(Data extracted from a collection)
========================================================================

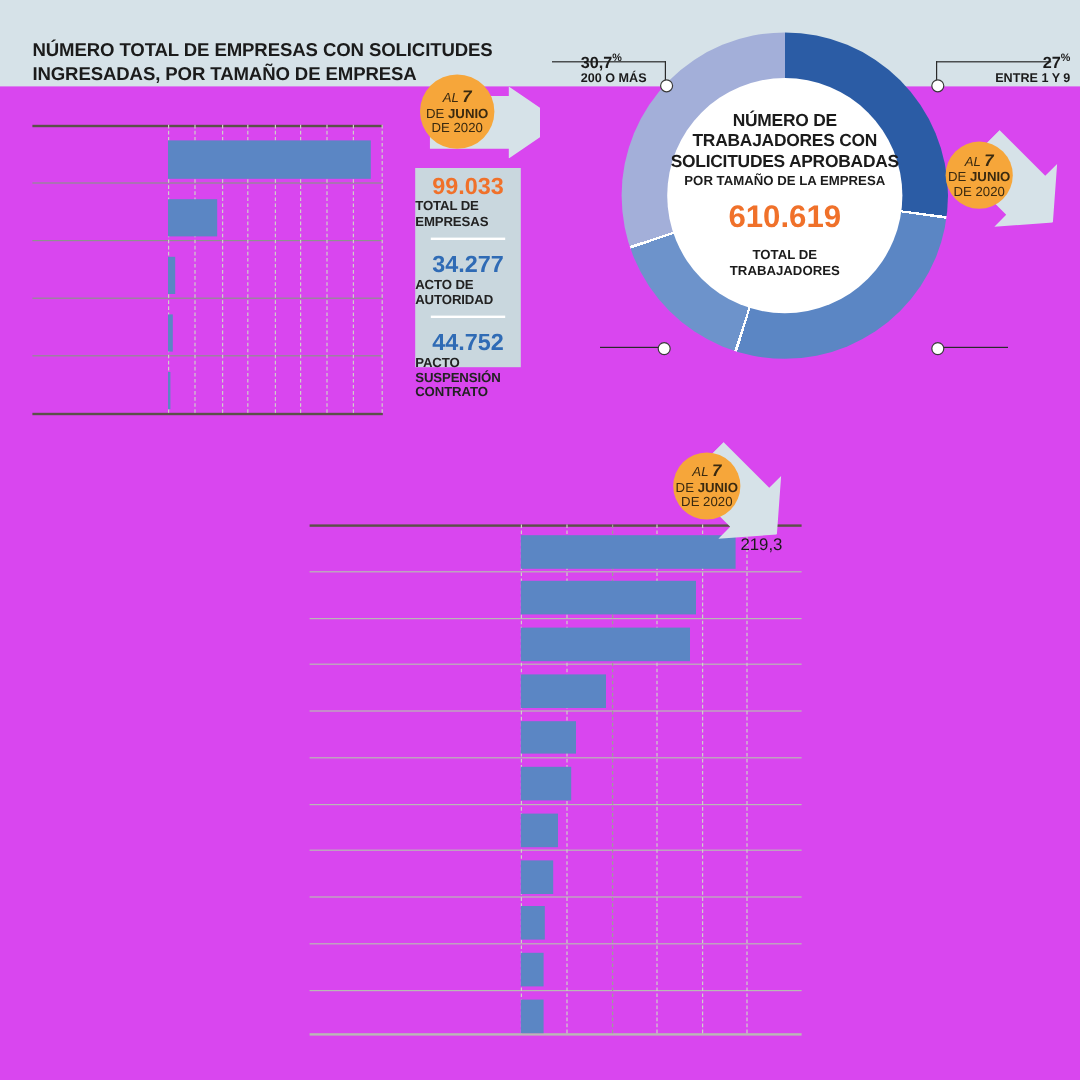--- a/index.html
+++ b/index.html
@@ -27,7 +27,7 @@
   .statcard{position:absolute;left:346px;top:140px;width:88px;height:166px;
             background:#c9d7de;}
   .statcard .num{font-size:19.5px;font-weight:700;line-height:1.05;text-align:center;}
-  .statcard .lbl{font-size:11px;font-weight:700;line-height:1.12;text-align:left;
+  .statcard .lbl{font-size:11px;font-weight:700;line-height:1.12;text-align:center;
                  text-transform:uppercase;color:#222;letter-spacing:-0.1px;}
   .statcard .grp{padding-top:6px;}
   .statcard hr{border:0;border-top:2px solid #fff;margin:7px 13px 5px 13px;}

========================================================================

- **What you have to do**: Could you repeat the data exactly, omitting its pictures?

- **Result**:
--- a/index.html
+++ b/index.html
@@ -27,7 +27,7 @@
   .statcard{position:absolute;left:346px;top:140px;width:88px;height:166px;
             background:#c9d7de;}
   .statcard .num{font-size:19.5px;font-weight:700;line-height:1.05;text-align:center;}
-  .statcard .lbl{font-size:11px;font-weight:700;line-height:1.12;text-align:left;
+  .statcard .lbl{font-size:11px;font-weight:700;line-height:1.12;text-align:center;
                  text-transform:uppercase;color:#222;letter-spacing:-0.1px;}
   .statcard .grp{padding-top:6px;}
   .statcard hr{border:0;border-top:2px solid #fff;margin:7px 13px 5px 13px;}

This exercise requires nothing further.